В начале мая на его лекцию пришло слишком много студентов для физико-математического факультета, включая кое-кого из тех, кто напрасно приперся сегодня. Наверное, собрались со всех четырех курсов кафедры химии. Они послушали минут пять, потом начали громко переговариваться и закончили требованием прекратить лекцию и проследовать вместе с ними на сходку на Соборной площади, чтобы поддержать гимназистов и «ремеслуху», как называли учащихся ремесленных училищ. Орали громко, нагло. Профессор Петриев стушевался, не зная, как себя вести. С одной стороны интеллигентный человек обязан поддерживать студентов в сопротивлении государственной власти, а с другой — всему свое место и время, что Василий Моисеевич и попытался им объяснить, но его грубо оборвали. Возможно, они добились бы своего, если бы не вмешался я.
— Господин профессор, давайте подождем, когда уйдут эти горлопаны, и затем продолжим, — четко, чтобы поняли все, и спокойно произнес я.

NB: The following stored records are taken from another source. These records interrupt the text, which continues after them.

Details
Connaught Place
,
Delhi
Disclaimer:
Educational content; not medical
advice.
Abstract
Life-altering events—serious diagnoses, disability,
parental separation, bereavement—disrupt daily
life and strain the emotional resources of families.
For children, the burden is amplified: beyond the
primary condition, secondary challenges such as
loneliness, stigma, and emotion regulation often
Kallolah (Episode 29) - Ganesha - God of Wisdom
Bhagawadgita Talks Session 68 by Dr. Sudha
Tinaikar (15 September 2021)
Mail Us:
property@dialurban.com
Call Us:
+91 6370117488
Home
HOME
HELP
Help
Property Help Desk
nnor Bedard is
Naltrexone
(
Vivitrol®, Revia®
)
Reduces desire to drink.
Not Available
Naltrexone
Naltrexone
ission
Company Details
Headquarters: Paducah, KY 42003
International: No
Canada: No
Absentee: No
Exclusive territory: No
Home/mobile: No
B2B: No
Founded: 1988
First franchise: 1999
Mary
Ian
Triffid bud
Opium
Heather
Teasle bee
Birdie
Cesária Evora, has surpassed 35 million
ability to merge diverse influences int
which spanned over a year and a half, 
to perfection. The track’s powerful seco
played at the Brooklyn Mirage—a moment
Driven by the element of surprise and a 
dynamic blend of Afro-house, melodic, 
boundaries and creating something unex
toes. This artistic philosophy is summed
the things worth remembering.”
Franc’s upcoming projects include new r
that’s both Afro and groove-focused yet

Профессор Петриев сразу подбодрился, перестал уговаривать нерадивых студентов, повернулся к доске и начал поправлять плакаты, хотя нужды в этом не было. Баламуты поорали еще немного, поняли, что не выгорело, дружно снялись. Кое-кто из них пообещал мне кое-что.

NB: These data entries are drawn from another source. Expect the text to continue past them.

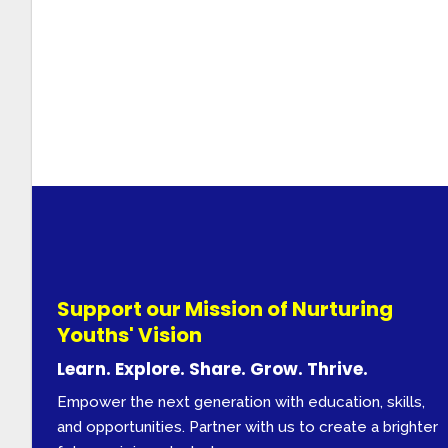
Support our Mission of Nurturing
Youths' Vision
Learn. Explore. Share. Grow. Thrive.
Empower the next generation with education, skills,
and opportunities. Partner with us to create a brighter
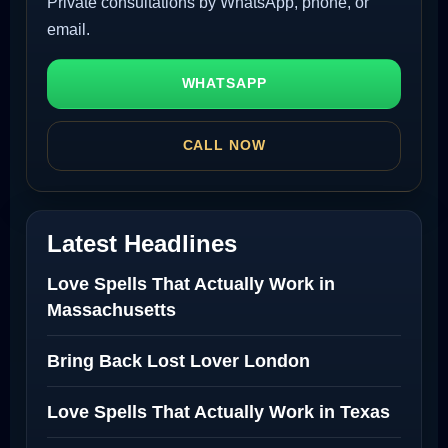
Private consultations by WhatsApp, phone, or
email.
WHATSAPP
CALL NOW
Latest Headlines
Love Spells That Actually Work in
Massachusetts
Bring Back Lost Lover London
Love Spells That Actually Work in Texas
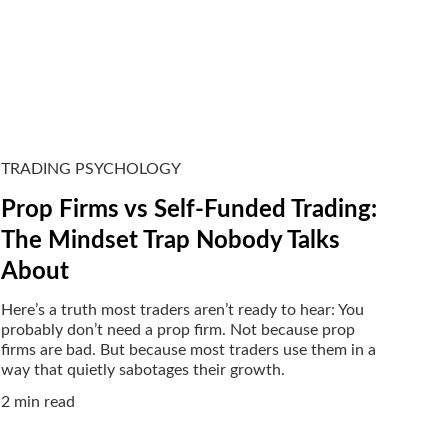
TRADING PSYCHOLOGY
Prop Firms vs Self-Funded Trading:
The Mindset Trap Nobody Talks
About
Here’s a truth most traders aren’t ready to hear: You
probably don’t need a prop firm. Not because prop
firms are bad. But because most traders use them in a
way that quietly sabotages their growth.
2 min read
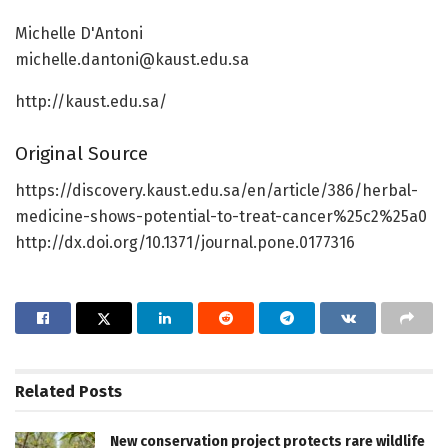
Michelle D'Antoni
michelle.dantoni@kaust.edu.sa
http://kaust.edu.sa/
Original Source
https://discovery.kaust.edu.sa/en/article/386/herbal-
medicine-shows-potential-to-treat-cancer%25c2%25a0
http://dx.doi.org/10.1371/journal.pone.0177316
Related
Posts
New conservation project protects rare wildlife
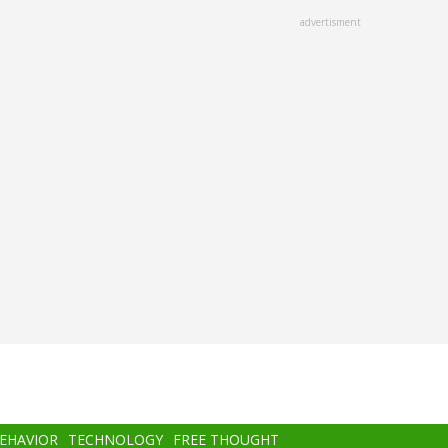
advertisment
BEHAVIOR
TECHNOLOGY
FREE THOUGHT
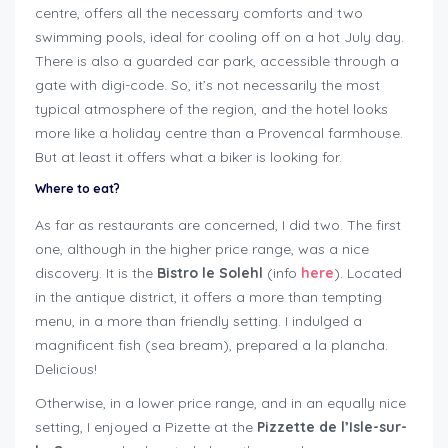
centre, offers all the necessary comforts and two
swimming pools, ideal for cooling off on a hot July day.
There is also a guarded car park, accessible through a
gate with digi-code. So, it’s not necessarily the most
typical atmosphere of the region, and the hotel looks
more like a holiday centre than a Provencal farmhouse.
But at least it offers what a biker is looking for.
Where to eat?
As far as restaurants are concerned, I did two. The first
one, although in the higher price range, was a nice
discovery. It is the
Bistro le Solehl
(info
here
). Located
in the antique district, it offers a more than tempting
menu, in a more than friendly setting. I indulged a
magnificent fish (sea bream), prepared a la plancha.
Delicious!
Otherwise, in a lower price range, and in an equally nice
setting, I enjoyed a Pizette at the
Pizzette de l’Isle-sur-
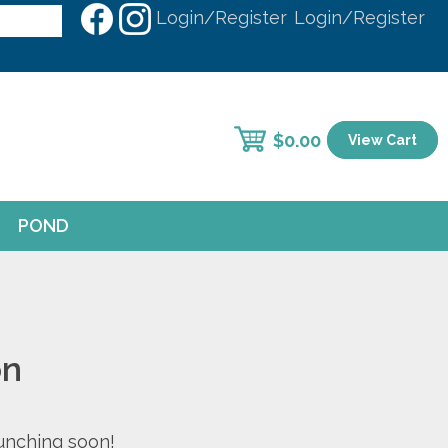
Login/Register
Login/Register
$
0.00
View Cart
POND
on
aunching soon!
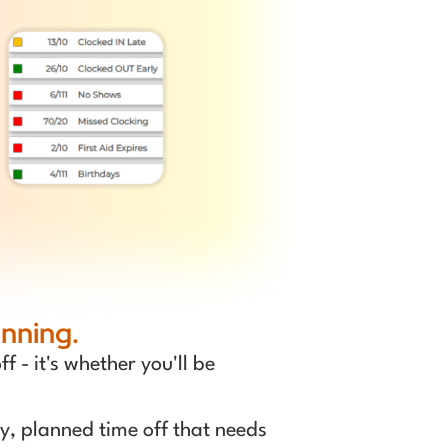
nning.
 - it's whether you'll be
y, planned time off that needs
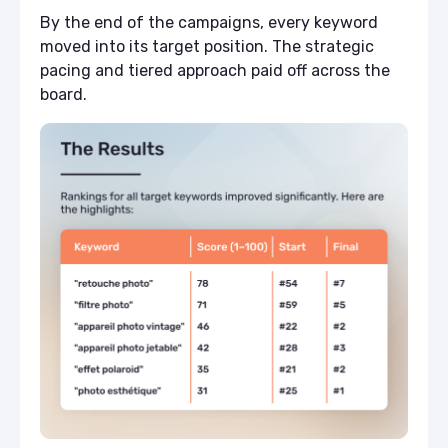
By the end of the campaigns, every keyword
moved into its target position. The strategic
pacing and tiered approach paid off across the
board.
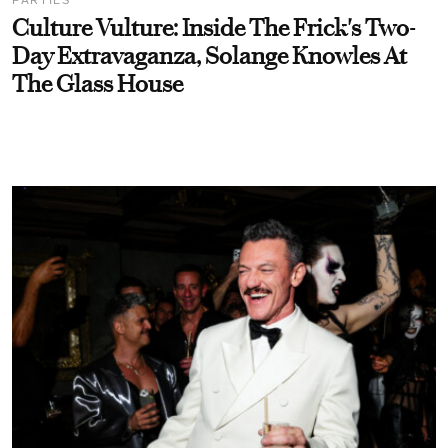
Culture Vulture: Inside The Frick's Two-
Day Extravaganza, Solange Knowles At
The Glass House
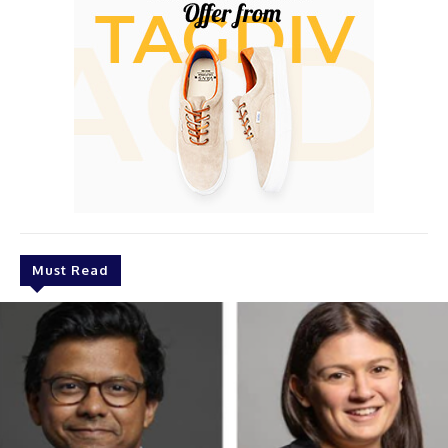
Must Read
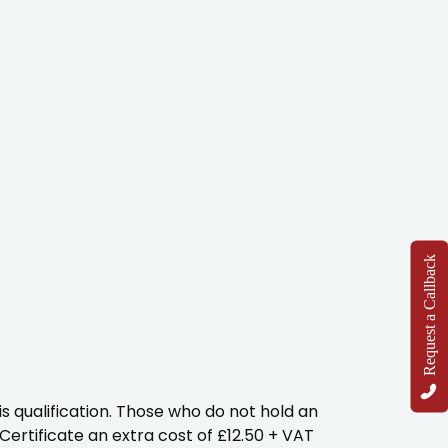
Request a Callback
s qualification. Those who do not hold an
 Certificate an extra cost of £12.50 + VAT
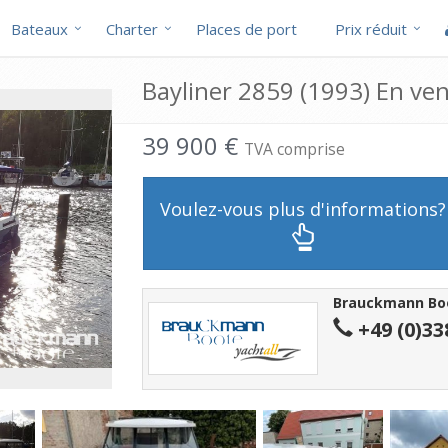
Bateaux
Charter
Places de port
Prix réduit
Bayliner 2859 (1993) En ve
39 900 €
TVA comprise
Voulez-vous plus d'informations?
Brauckmann Bo
+49 (0)33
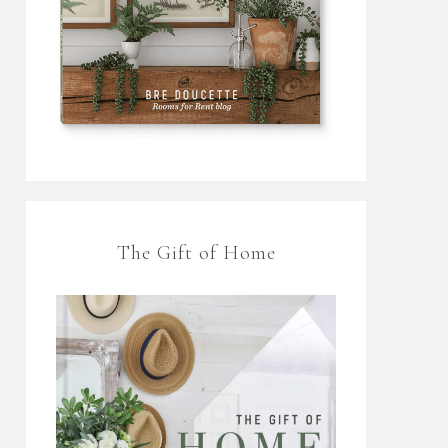
The Gift of Home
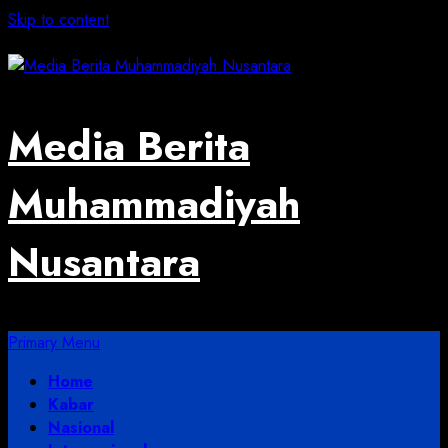
Skip to content
August 3, 2026
Media Berita
Muhammadiyah
Nusantara
Primary Menu
Home
Kabar
Nasional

— Благодарю за понимание, господа! — иронично произнес я в ответ.
Самое забавное, что ушли не все из них. К тем семи, которые почти постоянно посещали лекции по технической химии, добавились еще четверо и продолжили приходить на следующие. Первокурсники — самые дисциплинированные студенты во все времена, но и самые легко поддающиеся влиянию старших коллег, как они сразу же начинают обращаться друг к другу. Им так хочется казаться взрослыми, опытными. Видимо, в тот день они поняли, что опыт бывает разный.

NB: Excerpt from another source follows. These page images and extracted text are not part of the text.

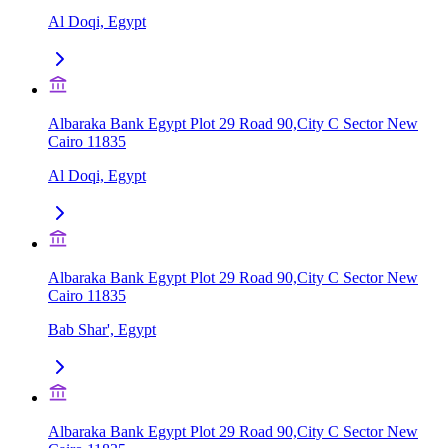
Al Doqi, Egypt
Albaraka Bank Egypt Plot 29 Road 90,City C Sector New
Cairo 11835
Al Doqi, Egypt
Albaraka Bank Egypt Plot 29 Road 90,City C Sector New
Cairo 11835
Bab Shar', Egypt
Albaraka Bank Egypt Plot 29 Road 90,City C Sector New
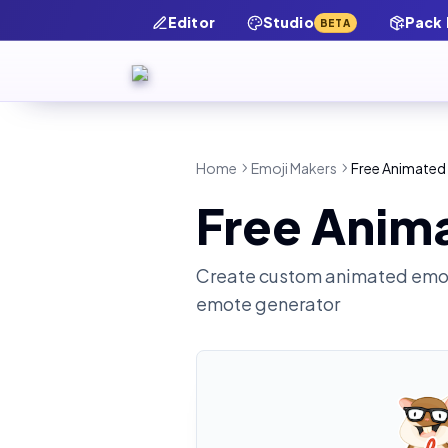
Editor
Studio
Pack
BETA
Home
Emoji Makers
Free Animated 
Free Anim
Create custom animated emot
emote generator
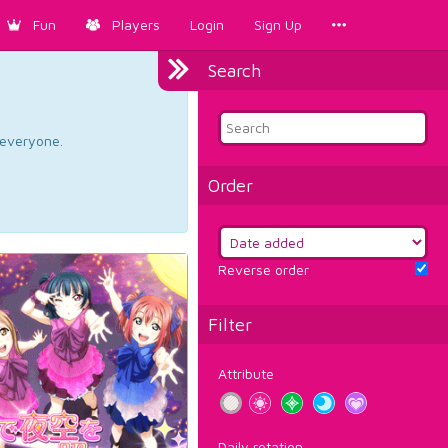
Fun
Players
Login
Sign Up
Search
d everyone.
Order
Reverse order
Filter
Attribute
Daily rotation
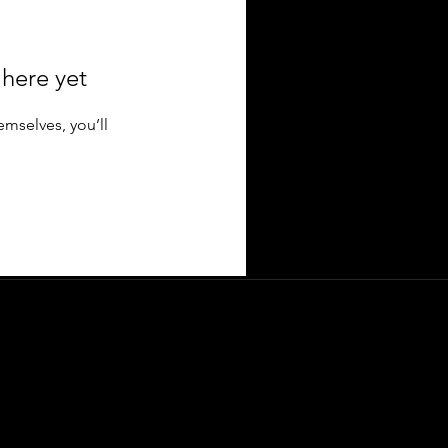
 here yet
mselves, you’ll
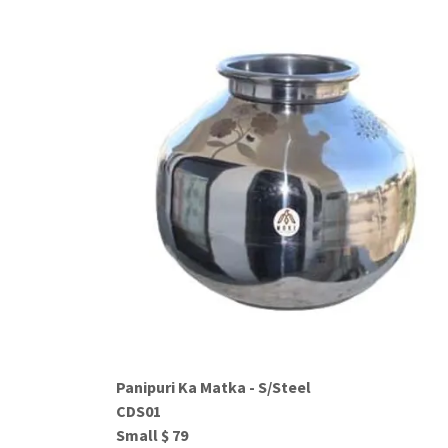
Panipuri Ka Matka - S/Steel
CDS01
Small $ 79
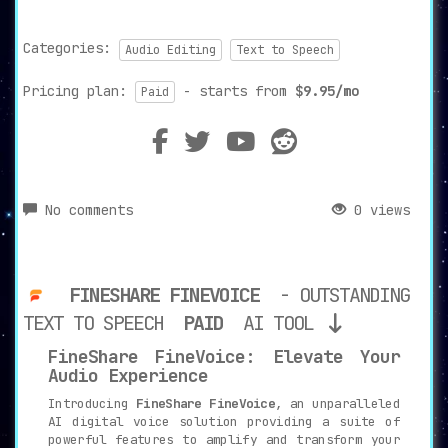
Categories:
Audio Editing
Text to Speech
Pricing plan:
- starts from
$9.95/mo
Paid
No comments
0 views
FINESHARE FINEVOICE
- OUTSTANDING
TEXT TO SPEECH
PAID
AI TOOL
FineShare FineVoice: Elevate Your
Audio Experience
Introducing
FineShare FineVoice
, an unparalleled
AI digital voice solution providing a suite of
powerful features to amplify and transform your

Я предположил, что горлопаны исполнят обещание, встретят меня после лекции. Никого не увидел. За свои слова не отвечают, иначе бы помалкивали. Студент, видевший мою драку с «анархистами», красочно, с невероятными деталями описал, как я разделался с ними. Оказалось, что верзила по фамилии Картузов был первым «дуэлянтом» в университете, а тут какой-то залетный, полупервокурсник, отметелил его и еще двоих, вооруженных револьверами, не пропустив ни одного удара. После этого случая со мной начали здороваться незнакомые студенты и даже торопливо уступать дорогу в коридорах, как преподавателю.
Обрадованный обещанием заслуженного профессора, я решил, что на сегодня хватит, и зашел в чайную через дорогу. Там стоял телефон, чтобы преподаватели и другие сотрудники могли заказать еду с доставкой. Черный аппарат фирмы «Эриксон» висел на стене над краем барной стойки рядом с большим дубовым темно-коричневым буфетом. Я молча положил пятак на стойку, покрытую клеенкой с желто-красными цветочками на белом фоне и шагнул к телефону, собираясь позвонить в меблированные комнаты, узнать, вернулась ли Стефани с занятий.